─── Excerpt to read ───

The AST has convened a new conference to address unmet needs in transplantation. This new initiative continues a long and successful collaboration among the various stakeholders involved in care and research surrounding solid organ transplantation. The partnership between caregivers, academic research, pharmaceutical/biotechnology companies, and regulatory authorities has advanced the science dramatically over the past several decades. We are now at the precipice of rapid transformation of these advances into clinical utilization. By bringing together thought leaders from multiple disciplines, we aim to discuss, explore, and advance our thinking around the future of transplantation.

The past decade has seen an explosion in the number of biomarkers approved for use in transplantation or in various stages of investigation. However, the majority of the studies used to support the use of a specific candidate biomarker are limited and serve primarily to validate the biomarker’s analytic accuracy or its ability to predict a surrogate endpoint. Randomized prospective studies designed to demonstrate improved outcomes are missing. This session aims to review the current biomarker landscape in renal transplantation, identify the most likely context of use for various candidate biomarkers, and identify a path forward for the intentional development of biomarkers.

Recent changes in delivery of healthcare and research have provided the opportunity to consider and implement changes in the design, conduct, and analysis of clinical research trials. Potential advances include flexible design, the use of surrogate endpoints and biomarkers, and new analytical approaches involving big data and novel datasets. These developments offer the promise of more relevant research outcomes and more timely information, with lower cost and higher relevancy, that will both support approval of new drugs and devices as well as provide meaningful clinical data for caregivers.

Cellular therapies have made become commonplace in disease settings such as cancer therapies but have been used more sparingly in the transplant setting. This session will introduce current and envisioned cell therapies as treatments in the setting of transplantation. We will cover gene modification approaches, cells that can be used to suppress anti-graft responses as well as for immunosuppression-related infectious complications.

─── Entries supplied ───

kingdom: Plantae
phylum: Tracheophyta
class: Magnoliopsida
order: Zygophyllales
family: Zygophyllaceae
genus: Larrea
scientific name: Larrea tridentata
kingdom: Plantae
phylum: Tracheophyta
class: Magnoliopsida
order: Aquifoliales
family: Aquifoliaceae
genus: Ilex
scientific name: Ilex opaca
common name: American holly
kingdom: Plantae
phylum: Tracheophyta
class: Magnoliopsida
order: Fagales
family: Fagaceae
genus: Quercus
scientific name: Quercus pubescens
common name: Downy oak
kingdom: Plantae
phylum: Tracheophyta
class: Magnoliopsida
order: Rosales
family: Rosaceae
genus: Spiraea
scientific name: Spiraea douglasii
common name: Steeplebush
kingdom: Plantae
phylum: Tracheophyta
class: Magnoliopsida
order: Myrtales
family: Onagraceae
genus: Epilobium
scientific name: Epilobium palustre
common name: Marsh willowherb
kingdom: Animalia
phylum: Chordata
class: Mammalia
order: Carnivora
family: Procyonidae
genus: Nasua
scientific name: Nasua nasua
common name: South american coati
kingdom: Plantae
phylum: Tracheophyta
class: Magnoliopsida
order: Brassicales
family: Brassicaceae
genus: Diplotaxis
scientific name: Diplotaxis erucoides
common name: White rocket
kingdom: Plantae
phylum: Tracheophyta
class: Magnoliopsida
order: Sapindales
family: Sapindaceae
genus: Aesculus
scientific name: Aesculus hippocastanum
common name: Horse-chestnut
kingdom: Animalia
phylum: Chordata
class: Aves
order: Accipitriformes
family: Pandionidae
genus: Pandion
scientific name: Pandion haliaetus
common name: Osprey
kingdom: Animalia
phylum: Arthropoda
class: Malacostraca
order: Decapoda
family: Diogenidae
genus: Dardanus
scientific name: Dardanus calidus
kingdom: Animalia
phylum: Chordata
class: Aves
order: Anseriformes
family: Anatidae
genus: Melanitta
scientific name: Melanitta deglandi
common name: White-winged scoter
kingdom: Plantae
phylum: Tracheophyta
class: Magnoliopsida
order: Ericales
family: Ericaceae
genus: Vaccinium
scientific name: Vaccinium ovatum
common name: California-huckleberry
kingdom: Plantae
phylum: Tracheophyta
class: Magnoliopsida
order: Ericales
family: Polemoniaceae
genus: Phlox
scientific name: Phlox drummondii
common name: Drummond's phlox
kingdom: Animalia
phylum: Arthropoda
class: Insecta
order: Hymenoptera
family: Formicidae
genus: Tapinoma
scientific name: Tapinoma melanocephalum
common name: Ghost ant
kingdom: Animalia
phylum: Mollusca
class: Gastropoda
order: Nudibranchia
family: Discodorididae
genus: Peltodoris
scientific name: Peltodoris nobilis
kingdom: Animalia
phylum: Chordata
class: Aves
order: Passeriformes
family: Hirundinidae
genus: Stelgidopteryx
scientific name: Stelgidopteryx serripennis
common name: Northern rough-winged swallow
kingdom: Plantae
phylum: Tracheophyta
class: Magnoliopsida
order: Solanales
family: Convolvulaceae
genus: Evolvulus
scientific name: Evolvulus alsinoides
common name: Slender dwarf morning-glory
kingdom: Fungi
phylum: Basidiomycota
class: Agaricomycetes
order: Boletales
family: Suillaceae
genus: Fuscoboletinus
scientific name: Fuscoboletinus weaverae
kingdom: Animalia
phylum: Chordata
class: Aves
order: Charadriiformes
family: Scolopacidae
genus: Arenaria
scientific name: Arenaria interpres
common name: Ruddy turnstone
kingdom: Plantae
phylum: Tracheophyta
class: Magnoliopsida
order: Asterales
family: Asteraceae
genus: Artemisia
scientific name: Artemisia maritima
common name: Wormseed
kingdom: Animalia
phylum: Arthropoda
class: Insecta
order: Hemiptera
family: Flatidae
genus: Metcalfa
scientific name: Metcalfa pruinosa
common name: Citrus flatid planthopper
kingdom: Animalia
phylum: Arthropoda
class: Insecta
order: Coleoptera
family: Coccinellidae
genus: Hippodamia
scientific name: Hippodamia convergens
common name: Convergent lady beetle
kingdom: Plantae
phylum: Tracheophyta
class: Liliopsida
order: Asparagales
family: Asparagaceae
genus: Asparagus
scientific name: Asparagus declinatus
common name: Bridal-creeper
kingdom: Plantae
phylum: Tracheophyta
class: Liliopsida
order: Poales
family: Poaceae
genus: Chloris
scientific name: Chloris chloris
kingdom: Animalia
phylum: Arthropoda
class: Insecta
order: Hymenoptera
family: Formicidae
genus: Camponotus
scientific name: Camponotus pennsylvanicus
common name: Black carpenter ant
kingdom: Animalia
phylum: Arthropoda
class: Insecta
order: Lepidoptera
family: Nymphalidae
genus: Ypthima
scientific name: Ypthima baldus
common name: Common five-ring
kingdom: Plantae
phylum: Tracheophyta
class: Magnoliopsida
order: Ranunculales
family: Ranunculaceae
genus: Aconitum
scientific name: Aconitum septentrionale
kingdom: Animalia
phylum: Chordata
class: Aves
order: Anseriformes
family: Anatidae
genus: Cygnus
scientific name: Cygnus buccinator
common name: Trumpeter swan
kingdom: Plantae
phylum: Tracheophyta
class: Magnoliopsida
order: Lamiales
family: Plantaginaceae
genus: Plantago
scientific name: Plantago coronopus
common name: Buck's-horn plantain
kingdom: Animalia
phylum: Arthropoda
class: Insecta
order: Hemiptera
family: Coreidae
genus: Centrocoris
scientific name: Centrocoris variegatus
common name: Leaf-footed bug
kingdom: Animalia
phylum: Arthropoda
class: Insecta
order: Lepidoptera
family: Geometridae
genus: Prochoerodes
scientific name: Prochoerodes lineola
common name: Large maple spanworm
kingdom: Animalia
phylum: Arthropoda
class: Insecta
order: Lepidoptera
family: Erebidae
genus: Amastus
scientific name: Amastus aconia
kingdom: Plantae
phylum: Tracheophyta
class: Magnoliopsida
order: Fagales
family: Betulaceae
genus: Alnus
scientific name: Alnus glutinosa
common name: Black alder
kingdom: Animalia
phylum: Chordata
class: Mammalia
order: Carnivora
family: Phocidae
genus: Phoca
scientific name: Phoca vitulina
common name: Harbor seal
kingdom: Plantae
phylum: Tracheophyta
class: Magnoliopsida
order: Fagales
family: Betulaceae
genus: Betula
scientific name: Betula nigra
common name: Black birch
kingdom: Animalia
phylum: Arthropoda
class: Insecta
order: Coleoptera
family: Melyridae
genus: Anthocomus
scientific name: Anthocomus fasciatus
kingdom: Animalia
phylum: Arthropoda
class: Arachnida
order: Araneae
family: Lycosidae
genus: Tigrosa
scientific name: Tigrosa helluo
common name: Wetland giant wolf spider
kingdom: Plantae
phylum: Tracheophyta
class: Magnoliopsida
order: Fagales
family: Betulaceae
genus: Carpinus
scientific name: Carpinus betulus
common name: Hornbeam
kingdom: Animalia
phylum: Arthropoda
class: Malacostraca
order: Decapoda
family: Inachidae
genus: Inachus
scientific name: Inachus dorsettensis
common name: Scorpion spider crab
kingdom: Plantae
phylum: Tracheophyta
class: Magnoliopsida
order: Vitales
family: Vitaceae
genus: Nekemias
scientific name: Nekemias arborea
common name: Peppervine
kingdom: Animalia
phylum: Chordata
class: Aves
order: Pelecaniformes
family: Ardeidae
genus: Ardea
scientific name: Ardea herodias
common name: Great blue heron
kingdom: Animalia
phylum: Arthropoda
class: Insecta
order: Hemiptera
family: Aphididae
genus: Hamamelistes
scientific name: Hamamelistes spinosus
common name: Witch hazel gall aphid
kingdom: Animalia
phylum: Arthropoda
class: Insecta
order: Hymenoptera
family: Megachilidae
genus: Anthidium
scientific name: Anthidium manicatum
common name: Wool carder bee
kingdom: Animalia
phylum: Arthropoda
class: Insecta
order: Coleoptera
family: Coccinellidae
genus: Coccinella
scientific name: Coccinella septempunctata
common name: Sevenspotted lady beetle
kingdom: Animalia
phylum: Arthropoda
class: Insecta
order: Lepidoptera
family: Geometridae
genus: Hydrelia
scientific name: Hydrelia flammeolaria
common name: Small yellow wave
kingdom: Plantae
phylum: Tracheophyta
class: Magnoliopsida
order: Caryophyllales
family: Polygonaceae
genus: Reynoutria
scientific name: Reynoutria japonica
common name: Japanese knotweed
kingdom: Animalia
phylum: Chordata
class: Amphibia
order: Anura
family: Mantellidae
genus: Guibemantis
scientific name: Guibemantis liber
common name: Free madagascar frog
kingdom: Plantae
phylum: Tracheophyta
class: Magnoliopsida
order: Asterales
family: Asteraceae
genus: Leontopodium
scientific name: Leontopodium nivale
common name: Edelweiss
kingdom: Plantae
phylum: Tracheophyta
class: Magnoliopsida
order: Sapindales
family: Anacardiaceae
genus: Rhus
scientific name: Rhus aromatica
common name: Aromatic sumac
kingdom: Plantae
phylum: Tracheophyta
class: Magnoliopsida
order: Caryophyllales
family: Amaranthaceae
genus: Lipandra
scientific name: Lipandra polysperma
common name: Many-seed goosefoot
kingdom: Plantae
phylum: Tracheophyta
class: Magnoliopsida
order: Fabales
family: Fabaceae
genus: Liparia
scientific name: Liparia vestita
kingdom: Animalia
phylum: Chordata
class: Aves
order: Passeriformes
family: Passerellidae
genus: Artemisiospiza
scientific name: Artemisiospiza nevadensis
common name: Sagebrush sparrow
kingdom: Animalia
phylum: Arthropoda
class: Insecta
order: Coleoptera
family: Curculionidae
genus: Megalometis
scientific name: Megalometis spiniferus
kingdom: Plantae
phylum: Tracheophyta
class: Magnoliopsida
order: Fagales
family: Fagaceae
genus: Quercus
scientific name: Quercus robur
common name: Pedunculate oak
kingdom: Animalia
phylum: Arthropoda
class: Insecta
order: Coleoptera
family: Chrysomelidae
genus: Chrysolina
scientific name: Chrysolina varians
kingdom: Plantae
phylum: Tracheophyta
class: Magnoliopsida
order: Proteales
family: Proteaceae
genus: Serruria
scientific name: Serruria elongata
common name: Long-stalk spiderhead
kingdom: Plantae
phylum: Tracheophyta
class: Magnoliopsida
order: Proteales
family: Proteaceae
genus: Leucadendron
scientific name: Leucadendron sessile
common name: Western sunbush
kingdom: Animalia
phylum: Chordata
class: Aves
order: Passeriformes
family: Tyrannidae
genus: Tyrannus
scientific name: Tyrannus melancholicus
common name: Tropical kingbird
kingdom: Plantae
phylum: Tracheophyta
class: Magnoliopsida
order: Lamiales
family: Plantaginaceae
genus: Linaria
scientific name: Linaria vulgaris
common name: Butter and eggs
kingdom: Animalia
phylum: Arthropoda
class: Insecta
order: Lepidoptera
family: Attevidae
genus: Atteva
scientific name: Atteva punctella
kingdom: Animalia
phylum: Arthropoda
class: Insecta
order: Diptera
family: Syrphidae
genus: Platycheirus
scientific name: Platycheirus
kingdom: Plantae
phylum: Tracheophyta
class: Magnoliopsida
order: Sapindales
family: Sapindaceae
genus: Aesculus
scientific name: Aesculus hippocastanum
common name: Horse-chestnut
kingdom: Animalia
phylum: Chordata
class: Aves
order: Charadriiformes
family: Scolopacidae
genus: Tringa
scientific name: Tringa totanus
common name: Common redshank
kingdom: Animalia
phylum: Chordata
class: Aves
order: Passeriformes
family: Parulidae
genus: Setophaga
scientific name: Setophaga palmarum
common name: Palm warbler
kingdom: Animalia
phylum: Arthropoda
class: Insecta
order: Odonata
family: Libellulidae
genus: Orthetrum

───

Please write the next part of the transplantation conference overview, picking up after its final sentence. These entries were taken from a separate source.

- **Your response**:
Current approach to maintenance immunosuppression has been ‘one size fits all’ approach with greater than 80% of patients being maintained on tacrolimus and mycophenolate mofetil based immunosuppression. Approximately 40% of kidney allograft failure is attributable to immune mediated injury in the form of rejection or recurrent disease. Novel targeted therapeutics addressing co-stimulatory pathways, complement pathways, signal transduction and B-cell activation offers opportunities to personalize immunosuppression at the onset of immune mediated injury. Utilizing novel therapeutics informed by clinical phenotypes and biomarkers to manage immune mediated injury should improve long-term survival of allografts and minimize the adverse consequence of immunosuppression.

Delayed graft function, a clinical consequence of ischemic and non-ischemic injury sustained during the transplant process has always been an attractive target for intervention given its potential negative correlation with kidney transplant outcomes. Furthermore, it remains an attractive surrogate target for non-transplant ischemic injury, as it occurs at a known time and hence has been thought of as a target for testing of modifiers of the consequences of ischemia. This session will outline the current thinking on approaches to minimizing delayed graft function and place these in the larger context of the potential value of such approaches.

Scientific and technical breakthroughs present us with a unique opportunity in transplant research. While the use of xenotransplantation and artificial organs has been heavily researched over the past three decades, better understanding of xenobiology, along with advancements in artificial intelligence and genetics, may finally facilitate movement of these paradigm-changing efforts from the lab to the clinic. Though ethical and logistic considerations may require additional efforts, the current environment appears ripe for these novel interventions to move to the clinic within the next decade.